Tony Millionaire also makes self-conscious use of time-honored tropes, though he’s as apt to subvert as endorse them. His Maakies animations take what might be called the recuperative convention–the one that allows Wile E. Coyote to survive a thousand-foot fall or Daffy Duck to snap right back from a shotgun blast–and push it to a new level of morbidity where the wounds are no longer played for laughs and the traditional assurance that all will be well is withheld an extra beat or two. Or several.

But the nostalgia isn’t confined to form. It dominates content as well. Able to create their own worlds, a remarkable number of the artists represented here opt for ones that are long gone. Jaime Hernandez’s Cocktail Hour With Mini Rivero takes us back to the Kennedy era. Chris Ware’s untitled wall-size narrative about a lonely woman’s cloistered life sticks to the first 60 years or so of the 20th century. Mary Fleener and several others focus on tales of their own youth. There’s a strain of moral nostalgia, too–a fixation on old taboos–that appears most explicitly in Sandlin’s 7 Sips of Sin.

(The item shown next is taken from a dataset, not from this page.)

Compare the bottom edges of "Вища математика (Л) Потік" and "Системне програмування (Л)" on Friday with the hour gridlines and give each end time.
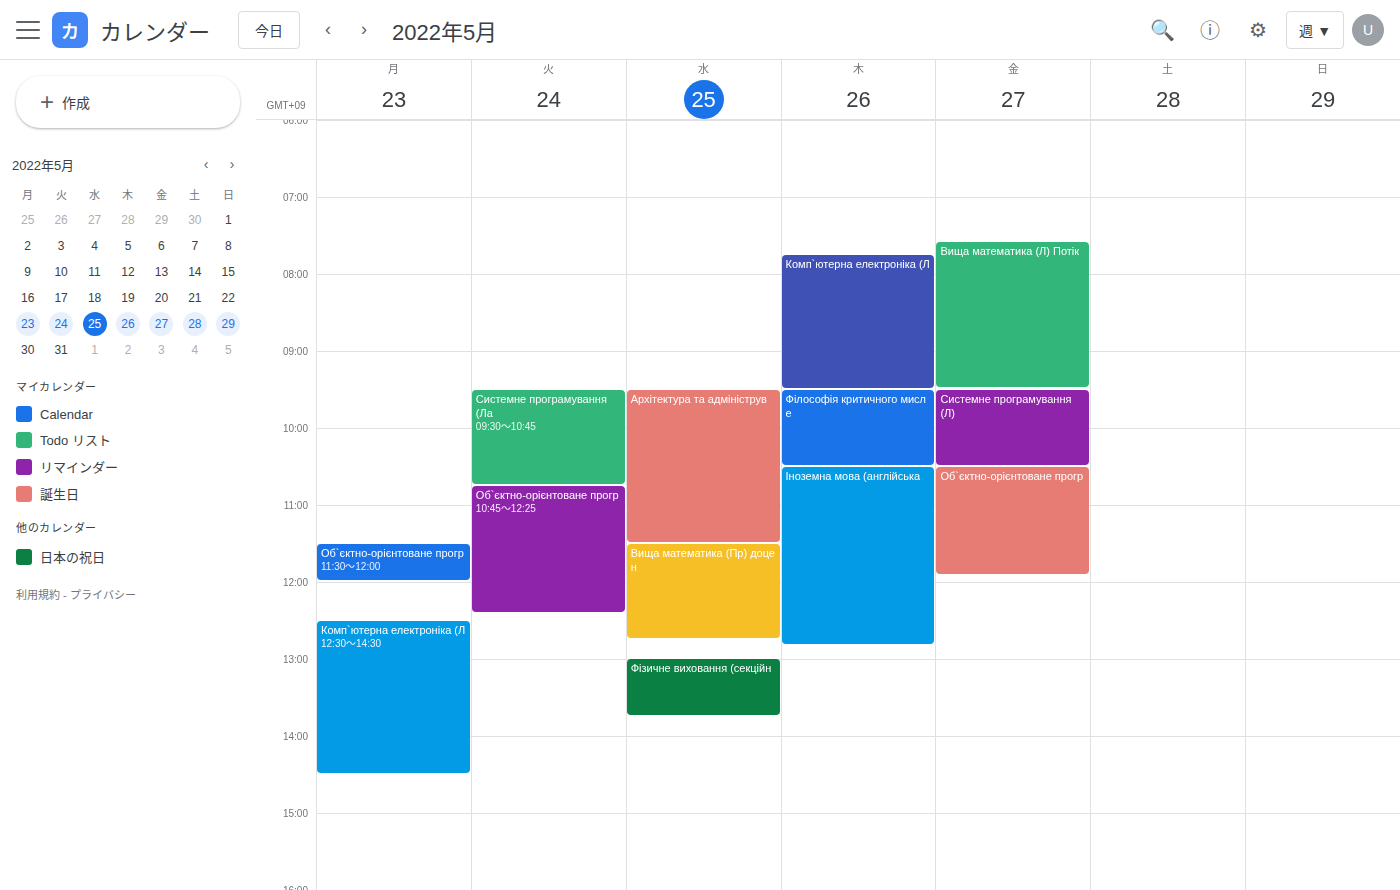
"Вища математика (Л) Потік": 9:30 AM, halfway between the 9 AM and 10 AM lines. "Системне програмування (Л)": 10:30 AM, halfway between the 10 AM and 11 AM lines.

The worst thing about this nostalgia is how often it results in oversimplification and cliche. The show’s many tales of love, loss, nerdish angst, and–well–cartoon violence demonstrate the powerful pull of the reductive where comics are concerned. There are some exquisite exceptions, though. One is Jim Woodring’s installation A Day for Divine Play, which mixes simple ink drawing with a kind of latter-day whirligig technology to create a few frames of cosmic beauty and horror. David Mazzucchelli’s Stop the Hair Nude–about a Japanese censor’s strange obsession–offers a surprise ending rich in ambiguity.

His work is also quite beautiful, as is practically everything here. If “Raw, Boiled and Cooked” can’t quite make good on its claims for comics as fine art, it demonstrates the incredible draftsmanship and aesthetic sophistication of the form’s best practitioners–even when they’re at their least couth.